• [Entries shown]
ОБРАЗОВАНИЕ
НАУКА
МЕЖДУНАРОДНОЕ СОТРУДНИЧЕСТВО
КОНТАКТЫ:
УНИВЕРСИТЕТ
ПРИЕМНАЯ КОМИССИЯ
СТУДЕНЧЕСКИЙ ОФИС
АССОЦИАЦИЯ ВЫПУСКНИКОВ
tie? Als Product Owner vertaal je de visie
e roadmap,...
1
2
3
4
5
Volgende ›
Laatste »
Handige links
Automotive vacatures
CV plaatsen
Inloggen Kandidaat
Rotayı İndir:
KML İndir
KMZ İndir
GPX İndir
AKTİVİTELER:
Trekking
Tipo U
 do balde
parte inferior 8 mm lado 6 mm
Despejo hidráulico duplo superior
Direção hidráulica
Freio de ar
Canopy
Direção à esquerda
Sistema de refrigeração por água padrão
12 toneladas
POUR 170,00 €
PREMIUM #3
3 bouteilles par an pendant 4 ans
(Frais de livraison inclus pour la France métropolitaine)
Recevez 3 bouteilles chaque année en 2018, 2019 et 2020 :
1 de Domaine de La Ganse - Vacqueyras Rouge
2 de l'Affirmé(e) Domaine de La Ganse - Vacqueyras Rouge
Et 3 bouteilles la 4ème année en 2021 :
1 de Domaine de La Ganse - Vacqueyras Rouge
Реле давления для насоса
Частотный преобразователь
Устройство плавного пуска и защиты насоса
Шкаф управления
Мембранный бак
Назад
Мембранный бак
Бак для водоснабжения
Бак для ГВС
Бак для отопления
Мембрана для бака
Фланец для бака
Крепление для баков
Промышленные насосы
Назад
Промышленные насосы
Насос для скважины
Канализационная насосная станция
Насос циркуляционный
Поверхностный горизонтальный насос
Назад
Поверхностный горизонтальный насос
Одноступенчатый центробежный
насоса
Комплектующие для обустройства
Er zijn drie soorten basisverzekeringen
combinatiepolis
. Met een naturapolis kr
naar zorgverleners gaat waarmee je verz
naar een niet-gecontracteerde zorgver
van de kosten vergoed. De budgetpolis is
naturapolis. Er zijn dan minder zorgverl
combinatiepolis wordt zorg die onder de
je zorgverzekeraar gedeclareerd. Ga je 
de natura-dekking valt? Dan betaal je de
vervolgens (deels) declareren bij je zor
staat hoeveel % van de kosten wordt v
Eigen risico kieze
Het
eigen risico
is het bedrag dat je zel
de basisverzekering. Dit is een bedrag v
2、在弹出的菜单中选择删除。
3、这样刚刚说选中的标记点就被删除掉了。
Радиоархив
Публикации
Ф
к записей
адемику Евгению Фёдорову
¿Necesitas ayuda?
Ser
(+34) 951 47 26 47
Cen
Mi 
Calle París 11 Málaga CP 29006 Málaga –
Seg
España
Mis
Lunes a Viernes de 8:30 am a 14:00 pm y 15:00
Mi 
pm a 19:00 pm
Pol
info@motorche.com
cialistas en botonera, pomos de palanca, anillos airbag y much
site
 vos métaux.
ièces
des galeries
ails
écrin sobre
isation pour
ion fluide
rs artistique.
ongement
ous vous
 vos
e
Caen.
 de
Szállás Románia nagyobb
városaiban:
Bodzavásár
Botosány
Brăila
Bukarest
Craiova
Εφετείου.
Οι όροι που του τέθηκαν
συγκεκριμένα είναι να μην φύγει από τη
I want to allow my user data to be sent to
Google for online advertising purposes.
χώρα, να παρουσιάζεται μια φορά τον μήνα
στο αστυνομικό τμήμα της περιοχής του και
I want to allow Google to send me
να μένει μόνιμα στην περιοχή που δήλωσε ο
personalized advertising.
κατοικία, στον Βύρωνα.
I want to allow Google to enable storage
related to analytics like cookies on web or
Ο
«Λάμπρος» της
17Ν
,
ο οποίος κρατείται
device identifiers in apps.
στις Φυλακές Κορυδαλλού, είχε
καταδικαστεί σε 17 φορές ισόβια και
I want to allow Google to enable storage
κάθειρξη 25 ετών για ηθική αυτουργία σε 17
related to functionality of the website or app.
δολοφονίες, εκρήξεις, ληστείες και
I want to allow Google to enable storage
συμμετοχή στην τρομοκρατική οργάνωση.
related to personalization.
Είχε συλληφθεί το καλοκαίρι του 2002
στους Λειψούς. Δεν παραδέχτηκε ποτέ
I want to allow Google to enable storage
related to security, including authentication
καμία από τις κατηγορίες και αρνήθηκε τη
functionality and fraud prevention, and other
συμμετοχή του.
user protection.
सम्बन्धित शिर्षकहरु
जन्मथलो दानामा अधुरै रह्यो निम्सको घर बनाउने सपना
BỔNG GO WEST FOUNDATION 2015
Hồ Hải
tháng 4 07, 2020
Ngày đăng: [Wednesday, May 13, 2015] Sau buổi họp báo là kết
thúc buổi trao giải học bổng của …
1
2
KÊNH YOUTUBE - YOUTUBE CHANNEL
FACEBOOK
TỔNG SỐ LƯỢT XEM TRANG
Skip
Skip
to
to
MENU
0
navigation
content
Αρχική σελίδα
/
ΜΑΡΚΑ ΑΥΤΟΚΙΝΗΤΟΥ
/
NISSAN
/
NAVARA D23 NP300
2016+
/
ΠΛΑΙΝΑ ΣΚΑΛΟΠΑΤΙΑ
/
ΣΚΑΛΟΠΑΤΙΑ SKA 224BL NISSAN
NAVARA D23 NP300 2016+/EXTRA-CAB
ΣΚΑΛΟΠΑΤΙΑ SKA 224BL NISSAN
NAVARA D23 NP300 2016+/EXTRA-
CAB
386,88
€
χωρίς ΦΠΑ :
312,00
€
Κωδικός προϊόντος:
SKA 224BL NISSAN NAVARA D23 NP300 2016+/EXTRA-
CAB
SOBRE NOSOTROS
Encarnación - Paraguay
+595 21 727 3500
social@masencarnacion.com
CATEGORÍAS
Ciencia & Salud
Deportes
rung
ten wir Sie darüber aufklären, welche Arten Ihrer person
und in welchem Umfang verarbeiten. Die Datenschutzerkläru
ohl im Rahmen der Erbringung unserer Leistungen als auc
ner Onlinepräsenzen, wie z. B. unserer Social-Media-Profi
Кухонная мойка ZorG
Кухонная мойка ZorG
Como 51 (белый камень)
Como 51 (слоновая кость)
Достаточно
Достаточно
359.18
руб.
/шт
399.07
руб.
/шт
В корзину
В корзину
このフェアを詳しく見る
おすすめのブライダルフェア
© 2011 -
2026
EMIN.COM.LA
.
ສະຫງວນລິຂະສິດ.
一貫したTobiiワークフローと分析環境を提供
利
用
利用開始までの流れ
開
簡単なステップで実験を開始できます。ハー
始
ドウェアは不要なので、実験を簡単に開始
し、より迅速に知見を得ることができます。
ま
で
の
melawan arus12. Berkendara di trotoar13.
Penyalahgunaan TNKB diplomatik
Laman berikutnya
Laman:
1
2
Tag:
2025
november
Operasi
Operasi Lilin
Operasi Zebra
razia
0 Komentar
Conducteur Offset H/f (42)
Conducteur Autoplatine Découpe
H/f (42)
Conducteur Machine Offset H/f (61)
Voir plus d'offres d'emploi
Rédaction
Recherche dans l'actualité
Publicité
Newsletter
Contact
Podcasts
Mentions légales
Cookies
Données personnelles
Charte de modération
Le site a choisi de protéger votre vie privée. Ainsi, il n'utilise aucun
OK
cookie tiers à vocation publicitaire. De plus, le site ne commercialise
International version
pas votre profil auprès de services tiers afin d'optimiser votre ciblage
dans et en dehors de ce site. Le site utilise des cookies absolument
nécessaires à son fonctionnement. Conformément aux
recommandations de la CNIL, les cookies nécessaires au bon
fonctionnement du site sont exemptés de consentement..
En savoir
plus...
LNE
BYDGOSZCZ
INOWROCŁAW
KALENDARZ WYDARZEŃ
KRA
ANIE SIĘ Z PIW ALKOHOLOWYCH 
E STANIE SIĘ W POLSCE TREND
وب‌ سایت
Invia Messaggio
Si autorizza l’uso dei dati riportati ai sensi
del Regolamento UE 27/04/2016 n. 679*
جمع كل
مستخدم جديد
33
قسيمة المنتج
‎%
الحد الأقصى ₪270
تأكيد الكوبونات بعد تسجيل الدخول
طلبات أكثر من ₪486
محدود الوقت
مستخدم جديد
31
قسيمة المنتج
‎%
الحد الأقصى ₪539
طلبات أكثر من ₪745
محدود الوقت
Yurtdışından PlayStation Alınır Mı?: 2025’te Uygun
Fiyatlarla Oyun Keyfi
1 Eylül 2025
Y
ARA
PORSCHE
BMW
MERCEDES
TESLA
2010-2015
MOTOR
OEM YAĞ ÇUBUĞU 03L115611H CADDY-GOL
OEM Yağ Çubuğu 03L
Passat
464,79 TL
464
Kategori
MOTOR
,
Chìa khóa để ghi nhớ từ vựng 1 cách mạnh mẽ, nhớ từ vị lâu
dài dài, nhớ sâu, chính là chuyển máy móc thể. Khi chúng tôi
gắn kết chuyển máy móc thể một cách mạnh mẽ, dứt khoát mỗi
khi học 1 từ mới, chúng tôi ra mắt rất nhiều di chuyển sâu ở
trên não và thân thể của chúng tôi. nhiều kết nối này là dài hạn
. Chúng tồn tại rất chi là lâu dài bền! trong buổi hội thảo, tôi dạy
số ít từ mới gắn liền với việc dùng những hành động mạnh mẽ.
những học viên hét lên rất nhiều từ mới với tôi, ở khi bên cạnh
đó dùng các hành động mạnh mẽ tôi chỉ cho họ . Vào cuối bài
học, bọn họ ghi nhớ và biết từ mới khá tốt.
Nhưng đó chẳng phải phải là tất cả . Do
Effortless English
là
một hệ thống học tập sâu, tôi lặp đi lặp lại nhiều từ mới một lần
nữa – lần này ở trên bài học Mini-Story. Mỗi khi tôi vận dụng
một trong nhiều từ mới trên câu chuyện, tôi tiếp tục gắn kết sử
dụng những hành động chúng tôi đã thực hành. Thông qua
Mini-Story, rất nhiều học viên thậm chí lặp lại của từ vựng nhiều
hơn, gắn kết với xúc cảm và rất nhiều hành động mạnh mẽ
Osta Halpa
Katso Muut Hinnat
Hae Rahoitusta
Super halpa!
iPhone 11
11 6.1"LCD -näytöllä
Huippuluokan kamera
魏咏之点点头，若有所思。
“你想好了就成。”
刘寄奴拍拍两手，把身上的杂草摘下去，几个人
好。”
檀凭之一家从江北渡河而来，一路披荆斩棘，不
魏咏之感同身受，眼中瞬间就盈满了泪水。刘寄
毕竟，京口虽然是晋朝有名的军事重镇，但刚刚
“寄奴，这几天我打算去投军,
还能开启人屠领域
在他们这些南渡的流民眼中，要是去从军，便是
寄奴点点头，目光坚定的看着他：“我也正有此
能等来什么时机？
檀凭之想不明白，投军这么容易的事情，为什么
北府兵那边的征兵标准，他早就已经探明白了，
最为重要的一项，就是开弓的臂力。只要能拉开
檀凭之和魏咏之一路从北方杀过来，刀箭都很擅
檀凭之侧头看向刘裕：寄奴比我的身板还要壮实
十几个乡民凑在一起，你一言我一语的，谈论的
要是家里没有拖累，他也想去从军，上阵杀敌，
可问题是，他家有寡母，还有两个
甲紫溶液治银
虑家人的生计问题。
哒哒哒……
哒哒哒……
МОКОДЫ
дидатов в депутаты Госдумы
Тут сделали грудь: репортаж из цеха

• [Task goal]
Copy out each line of the listing that holds the string "nhiều".

• [Written answer]
khi học 1 từ mới, chúng tôi ra mắt rất nhiều di chuyển sâu ở
trên não và thân thể của chúng tôi. nhiều kết nối này là dài hạn
những học viên hét lên rất nhiều từ mới với tôi, ở khi bên cạnh
một hệ thống học tập sâu, tôi lặp đi lặp lại nhiều từ mới một lần
một trong nhiều từ mới trên câu chuyện, tôi tiếp tục gắn kết sử
Mini-Story, rất nhiều học viên thậm chí lặp lại của từ vựng nhiều
hơn, gắn kết với xúc cảm và rất nhiều hành động mạnh mẽ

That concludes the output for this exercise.